Saved entries:
_ _ _
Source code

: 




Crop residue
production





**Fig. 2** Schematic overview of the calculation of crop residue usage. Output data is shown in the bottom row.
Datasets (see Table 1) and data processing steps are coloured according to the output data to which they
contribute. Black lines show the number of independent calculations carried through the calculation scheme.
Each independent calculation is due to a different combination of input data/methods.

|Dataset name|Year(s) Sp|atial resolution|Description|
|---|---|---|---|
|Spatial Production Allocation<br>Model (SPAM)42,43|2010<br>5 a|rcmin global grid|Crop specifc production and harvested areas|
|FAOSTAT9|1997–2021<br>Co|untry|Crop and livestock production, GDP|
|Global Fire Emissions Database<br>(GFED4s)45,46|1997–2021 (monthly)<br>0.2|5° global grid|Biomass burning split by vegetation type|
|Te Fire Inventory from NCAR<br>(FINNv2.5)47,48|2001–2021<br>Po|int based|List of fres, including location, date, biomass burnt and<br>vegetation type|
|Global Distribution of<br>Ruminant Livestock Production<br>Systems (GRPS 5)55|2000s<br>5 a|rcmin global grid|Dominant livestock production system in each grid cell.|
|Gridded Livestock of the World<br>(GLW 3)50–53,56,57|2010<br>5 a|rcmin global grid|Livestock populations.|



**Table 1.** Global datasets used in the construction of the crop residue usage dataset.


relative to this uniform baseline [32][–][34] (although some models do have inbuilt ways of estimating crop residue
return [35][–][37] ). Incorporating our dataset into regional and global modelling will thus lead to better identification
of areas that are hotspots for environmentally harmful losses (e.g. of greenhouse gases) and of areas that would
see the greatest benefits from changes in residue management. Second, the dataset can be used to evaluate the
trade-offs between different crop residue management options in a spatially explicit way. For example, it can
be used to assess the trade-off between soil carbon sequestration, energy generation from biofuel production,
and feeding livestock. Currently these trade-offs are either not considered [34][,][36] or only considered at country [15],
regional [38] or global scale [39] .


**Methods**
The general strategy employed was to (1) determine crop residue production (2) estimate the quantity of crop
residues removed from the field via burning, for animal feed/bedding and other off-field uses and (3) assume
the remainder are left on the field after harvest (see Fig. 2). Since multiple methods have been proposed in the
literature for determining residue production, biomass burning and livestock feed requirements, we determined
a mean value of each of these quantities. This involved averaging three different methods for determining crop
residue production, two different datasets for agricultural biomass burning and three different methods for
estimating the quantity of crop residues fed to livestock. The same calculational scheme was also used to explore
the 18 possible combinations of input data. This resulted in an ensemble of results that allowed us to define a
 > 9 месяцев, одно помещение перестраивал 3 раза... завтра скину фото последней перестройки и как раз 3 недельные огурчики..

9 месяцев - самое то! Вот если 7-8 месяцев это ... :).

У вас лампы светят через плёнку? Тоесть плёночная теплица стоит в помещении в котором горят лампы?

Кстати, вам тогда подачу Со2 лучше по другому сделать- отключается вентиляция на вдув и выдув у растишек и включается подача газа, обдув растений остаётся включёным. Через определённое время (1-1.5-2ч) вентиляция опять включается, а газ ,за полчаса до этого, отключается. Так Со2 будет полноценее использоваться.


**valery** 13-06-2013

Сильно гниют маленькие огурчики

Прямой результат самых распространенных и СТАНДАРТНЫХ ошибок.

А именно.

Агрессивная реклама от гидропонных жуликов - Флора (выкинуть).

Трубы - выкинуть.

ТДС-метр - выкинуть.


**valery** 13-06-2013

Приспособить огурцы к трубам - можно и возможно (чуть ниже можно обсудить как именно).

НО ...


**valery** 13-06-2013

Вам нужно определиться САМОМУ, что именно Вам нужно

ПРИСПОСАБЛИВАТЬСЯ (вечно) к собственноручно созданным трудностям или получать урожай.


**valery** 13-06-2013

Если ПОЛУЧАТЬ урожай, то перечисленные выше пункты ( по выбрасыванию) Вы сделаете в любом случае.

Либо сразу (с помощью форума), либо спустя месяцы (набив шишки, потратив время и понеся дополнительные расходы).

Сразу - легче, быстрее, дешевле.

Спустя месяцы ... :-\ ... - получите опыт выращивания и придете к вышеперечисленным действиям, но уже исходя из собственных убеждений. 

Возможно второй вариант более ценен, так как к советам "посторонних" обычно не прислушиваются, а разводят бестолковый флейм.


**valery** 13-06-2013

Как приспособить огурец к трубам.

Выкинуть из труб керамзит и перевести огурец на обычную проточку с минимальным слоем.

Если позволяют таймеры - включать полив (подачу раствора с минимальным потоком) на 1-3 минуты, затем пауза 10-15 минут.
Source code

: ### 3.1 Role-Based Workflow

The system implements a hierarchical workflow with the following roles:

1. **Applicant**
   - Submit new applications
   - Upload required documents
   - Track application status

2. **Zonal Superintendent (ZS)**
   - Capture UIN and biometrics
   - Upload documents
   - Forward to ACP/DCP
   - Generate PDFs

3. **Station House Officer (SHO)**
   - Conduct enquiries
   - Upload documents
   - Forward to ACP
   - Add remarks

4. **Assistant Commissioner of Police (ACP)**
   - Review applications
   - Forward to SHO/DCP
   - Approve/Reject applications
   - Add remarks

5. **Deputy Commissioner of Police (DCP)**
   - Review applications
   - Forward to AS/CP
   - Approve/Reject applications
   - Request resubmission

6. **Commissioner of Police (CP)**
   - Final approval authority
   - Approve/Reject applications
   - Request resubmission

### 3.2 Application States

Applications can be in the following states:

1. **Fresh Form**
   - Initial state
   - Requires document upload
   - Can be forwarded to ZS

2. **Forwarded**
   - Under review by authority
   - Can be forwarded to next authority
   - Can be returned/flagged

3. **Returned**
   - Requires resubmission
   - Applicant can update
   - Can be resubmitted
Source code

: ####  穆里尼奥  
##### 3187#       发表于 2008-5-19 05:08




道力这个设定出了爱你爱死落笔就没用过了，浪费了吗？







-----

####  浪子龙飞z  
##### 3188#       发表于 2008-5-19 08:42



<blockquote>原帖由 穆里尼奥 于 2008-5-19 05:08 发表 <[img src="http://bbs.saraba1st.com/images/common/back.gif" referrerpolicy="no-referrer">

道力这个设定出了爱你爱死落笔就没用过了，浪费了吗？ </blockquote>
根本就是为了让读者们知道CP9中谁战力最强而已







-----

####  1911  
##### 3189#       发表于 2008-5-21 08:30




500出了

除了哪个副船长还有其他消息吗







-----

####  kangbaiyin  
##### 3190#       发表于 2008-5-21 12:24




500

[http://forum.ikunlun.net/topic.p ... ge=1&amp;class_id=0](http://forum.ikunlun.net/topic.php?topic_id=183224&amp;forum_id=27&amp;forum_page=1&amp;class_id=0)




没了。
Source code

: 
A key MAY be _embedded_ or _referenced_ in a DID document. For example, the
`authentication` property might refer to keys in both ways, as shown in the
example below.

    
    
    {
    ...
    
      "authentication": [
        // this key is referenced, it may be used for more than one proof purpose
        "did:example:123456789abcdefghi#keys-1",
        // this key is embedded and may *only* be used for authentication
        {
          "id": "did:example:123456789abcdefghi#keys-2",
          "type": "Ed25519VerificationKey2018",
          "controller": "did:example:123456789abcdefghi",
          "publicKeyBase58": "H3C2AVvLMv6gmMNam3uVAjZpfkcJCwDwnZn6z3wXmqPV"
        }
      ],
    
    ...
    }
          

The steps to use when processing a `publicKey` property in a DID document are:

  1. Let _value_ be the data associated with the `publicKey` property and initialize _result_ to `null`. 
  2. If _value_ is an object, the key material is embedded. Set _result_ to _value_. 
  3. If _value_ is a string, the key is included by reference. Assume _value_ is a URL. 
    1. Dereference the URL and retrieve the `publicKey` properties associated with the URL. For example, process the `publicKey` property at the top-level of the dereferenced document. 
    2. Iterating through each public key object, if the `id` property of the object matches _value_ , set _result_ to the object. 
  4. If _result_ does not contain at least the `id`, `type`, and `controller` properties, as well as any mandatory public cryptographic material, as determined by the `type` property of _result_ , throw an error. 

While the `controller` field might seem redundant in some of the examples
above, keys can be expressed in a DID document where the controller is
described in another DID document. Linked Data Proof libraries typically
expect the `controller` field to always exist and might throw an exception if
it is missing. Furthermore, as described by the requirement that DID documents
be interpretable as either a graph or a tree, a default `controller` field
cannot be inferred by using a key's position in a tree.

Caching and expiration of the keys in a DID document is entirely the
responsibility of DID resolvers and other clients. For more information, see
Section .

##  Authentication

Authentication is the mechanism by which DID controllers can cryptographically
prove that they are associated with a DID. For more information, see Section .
_ _ _
- What the exercise asks:
Your task is to set down exactly the lines from the line containing "Caching and expiration" to the end of the data above, including both ends.

- Solution to this task:
Caching and expiration of the keys in a DID document is entirely the
responsibility of DID resolvers and other clients. For more information, see
Section .

##  Authentication

Authentication is the mechanism by which DID controllers can cryptographically
prove that they are associated with a DID. For more information, see Section .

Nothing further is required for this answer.